Sunday, 12 July 2015

Emperors & Admirals

I had a rare foray out of the parish to Fermyn Woods in Northants yesterday. We saw several superb Purple Emperors...

Together with White Admiral, White-letter Hairstreak, Silver-washed Fritillary plus another dozen species of butterfly. In high numbers too, as a reminder of what many parts of the British countryside must once have been like.
Today, by the rather more mundane standards of the parish, was also a good butterfly day with the Magic Garden holding 50+ Meadow Browns, a couple of dozen Ringlets, a handful of Speckled Woods...

 My first Comma of the year....

And best of all (having referred to its apparent disappearance from the village only a couple of posts ago!) a Small Skipper.

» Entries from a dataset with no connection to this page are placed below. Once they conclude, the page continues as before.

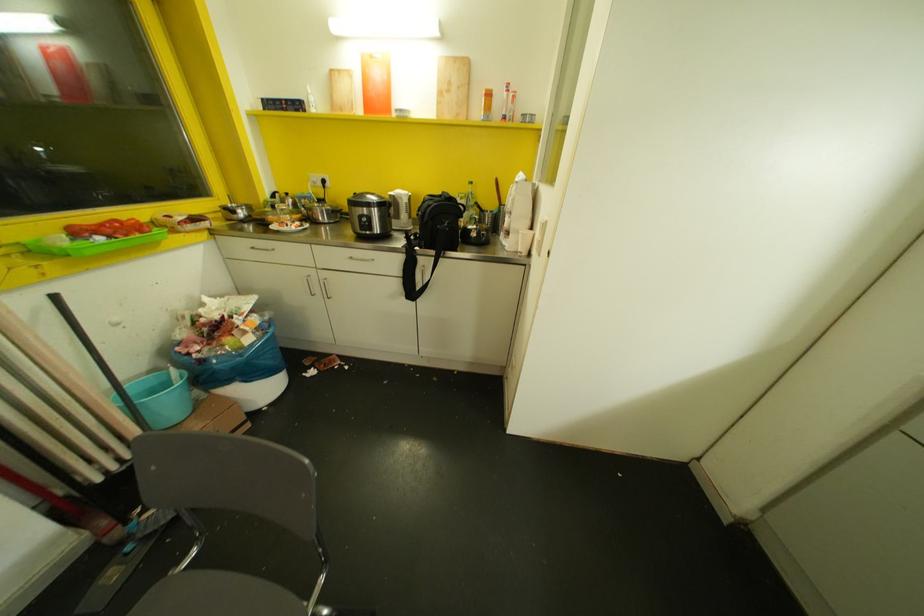
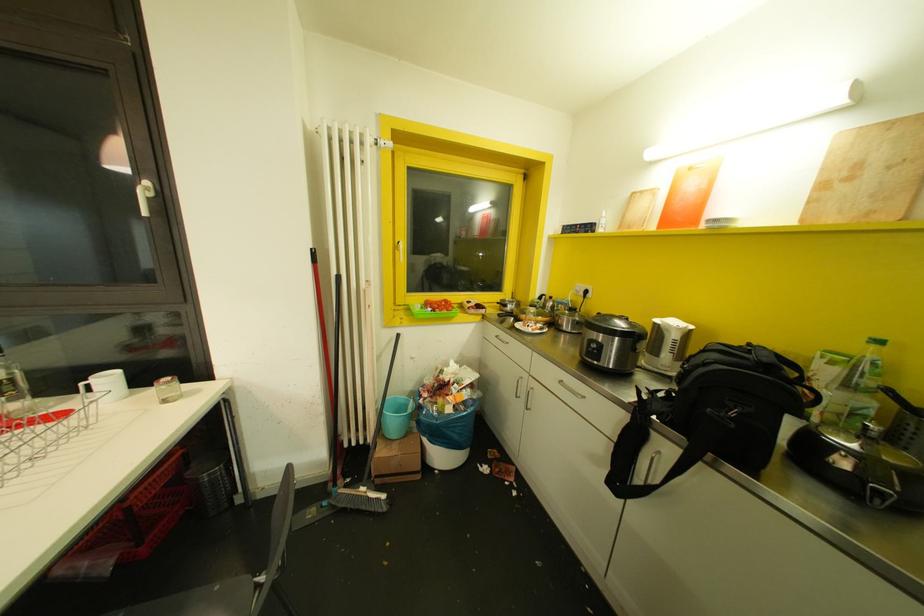
Question: Based on the continuous images, in which direction is the camera rotating? Reply with the corresponding letter.

Choices:
 (A) Left
 (B) Right
 (C) Up
 (D) Down

Answer: (A)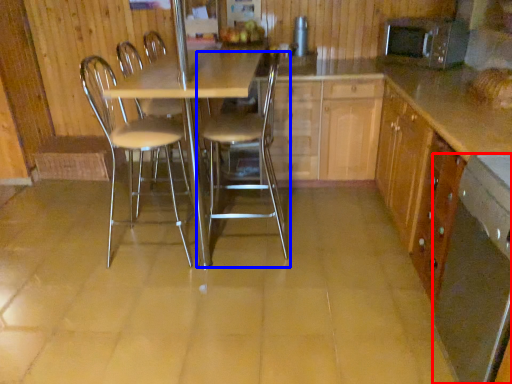
Question: Among these objects, which one is farthest to the camera, kitchen appliance (highlighted by a red box) or chair (highlighted by a blue box)?

Choices:
 (A) kitchen appliance
 (B) chair

Answer: (B)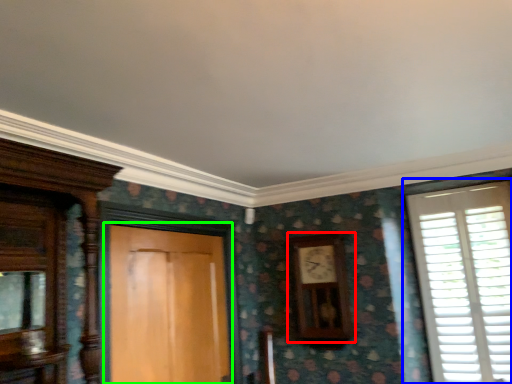
Question: Which is farther away from clock (highlighted by a red box)? window (highlighted by a blue box) or door (highlighted by a green box)?

Choices:
 (A) window
 (B) door

Answer: (B)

Other sightings here included two Emperor Dragonflies on the lake and a Southern Hawker hunting along the woodland rides.

Monday, 6 July 2015


I grew up in south Worcestershire and Banded Demoiselle were one of the signature species of the well-vegetated brooks which ran into the River Avon so I have always had a soft spot for this striking damselfly. In the parish their stronghold is along the stretch of the Swale where Bedale Beck joins the river. Yesterday afternoon I had a total of 40+ along a short stretch of the river, most concentrated around a single large patch of nettles, docks and thistle.

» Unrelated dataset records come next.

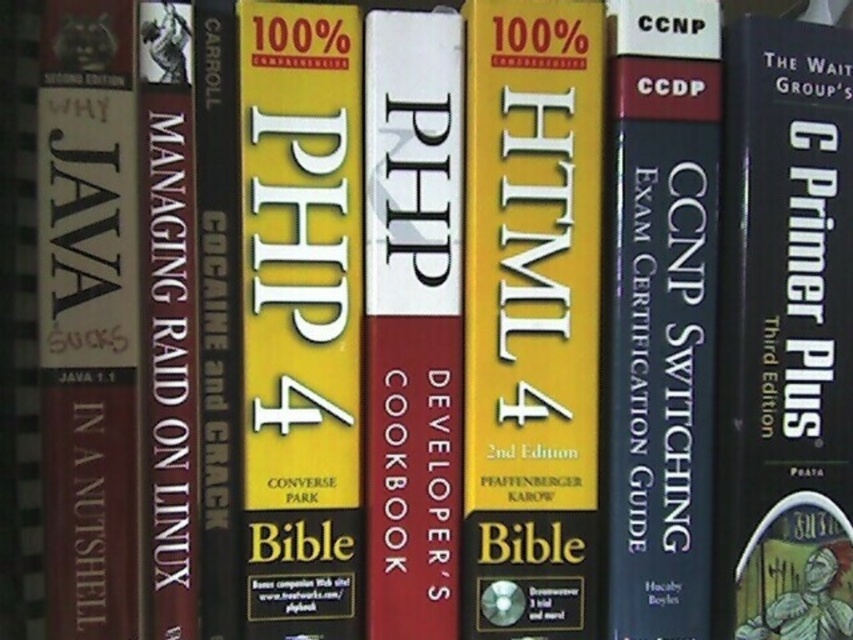
Between yellow matte/html book at center and black hardcover book at center, which one has less height?

yellow matte/html book at center

Consider the image. Is yellow matte/html book at center positioned behind black hardcover book at center?

No, yellow matte/html book at center is in front of black hardcover book at center.

Who is more forward, (495, 188) or (624, 465)?

Positioned in front is point (495, 188).

This screenshot has width=853, height=640. Find the location of `yellow matte/html book at center`. yellow matte/html book at center is located at coordinates (531, 317).

Does black hardcover book at center have a smaller size compared to white matte php developer's cookbook at center?

No, black hardcover book at center is not smaller than white matte php developer's cookbook at center.

Which is more to the right, black hardcover book at center or white matte php developer's cookbook at center?

black hardcover book at center

Locate an element on the screen. black hardcover book at center is located at coordinates (660, 314).

You are a GUI agent. You are given a task and a screenshot of the screen. Output one action in this format:
    pyautogui.click(x=<x>, y=<y>)
    Task: Click on the black hardcover book at center
    This screenshot has width=853, height=640.
    Given the screenshot: What is the action you would take?
    pyautogui.click(x=660, y=314)

Who is higher up, yellow matte book at center or black hardcover book at center?

Positioned higher is black hardcover book at center.

Between point (297, 291) and point (633, 588), which one is positioned behind?

Positioned behind is point (633, 588).

Is point (285, 182) behind point (619, 611)?

That is False.

Locate an element on the screen. yellow matte book at center is located at coordinates (300, 317).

The males are unmistakeable with their broad blue-black band across the wing and their fluttering, almost butterfly-like, flight. The females are less distinctive but close up show a lovely iridescent green body and translucent green wings.

Also first good numbers of Small tortoiseshells there yesterday.

I noticed on these thistles that they all moved in a 90° clockwise direction until they had completed a full 360° . I assume this is to maximise their feeding efficiency rather than for display?

Sunday, 5 July 2015

4th July

Only saw my first odonata yesterday evening with good numbers of Blue-tailed Damselflies and smaller numbers of Emerald Damselflies around the lake and a brief glimpse of a probable Southern Hawker.

The Hedgehogs are very active down there now with this young one almost oblivious to my presence.

I later went on a search for badgers. No luck but did see this striking rising moon, not a good picture as hand held but must be similar to the view you’d get if you were standing on Io or Europa!

Friday, 3 July 2015

Butterflies do exist...

It’s been such a terrible year for butterflies that seeing a dozen Ringlets and Meadow Browns this evening seems like a bit of a high spot and is my only excuse for including these…

A relatively limited range of habitats etc. means the parish butterfly list is short (22 species) and getting shorter as some former regular species have disappeared with, for example, both Large and Small Skipper not seen for a number of years. I’m not clear why this should be as suitable habitat certainly still exists in the parish and the latter species is increasing in numbers nationally. I will make a concerted effort to try and locate some this month.
On the lake the female Tufted Duck has managed to hold on to all nine of her young so far and a Kingfisher has taken up temporary residence. A Sparrowhawk flashed through vigorously mobbed by at least 20 Swallows. With practice I think you can make a reasonable guess at the hawk species by the Swallows alarm call with both Hobby and Sparrowhawk eliciting the most vigorous response, slightly less for Kestrel and further subdued for other species. As if to prove the point a little later I heard a less intense version of their call and this time it was a Little Owl bounding across half-heartedly dive-bombed by a small group of Swallows..    

Year list to end of June remains on 99 bird species.